_Input for this task_.
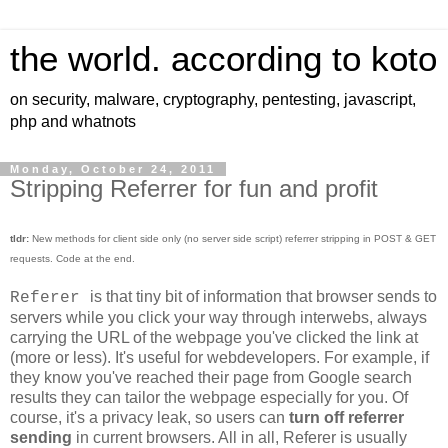
the world. according to koto
on security, malware, cryptography, pentesting, javascript,
php and whatnots
Monday, October 24, 2011
Stripping Referrer for fun and profit
tldr:
New methods for client side only (no server side script) referrer stripping in POST & GET
requests. Code at the end.
is that tiny bit of information that browser sends to
Referer
servers while you click your way through interwebs, always
carrying the URL of the webpage you've clicked the link at
(more or less). It's useful for webdevelopers. For example, if
they know you've reached their page from Google search
results they can tailor the webpage especially for you. Of
course, it's a privacy leak, so users can
turn off referrer
sending
in current browsers. All in all, Referer is usually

_Work instructions_.
Switch every "interwebs" in the lines above to "the internet", keeping all else unchanged, and leave the picture out of your answer.

_Reply to the task_.
the world. according to koto
on security, malware, cryptography, pentesting, javascript,
php and whatnots
Monday, October 24, 2011
Stripping Referrer for fun and profit
tldr:
New methods for client side only (no server side script) referrer stripping in POST & GET
requests. Code at the end.
is that tiny bit of information that browser sends to
Referer
servers while you click your way through the internet, always
carrying the URL of the webpage you've clicked the link at
(more or less). It's useful for webdevelopers. For example, if
they know you've reached their page from Google search
results they can tailor the webpage especially for you. Of
course, it's a privacy leak, so users can
turn off referrer
sending
in current browsers. All in all, Referer is usually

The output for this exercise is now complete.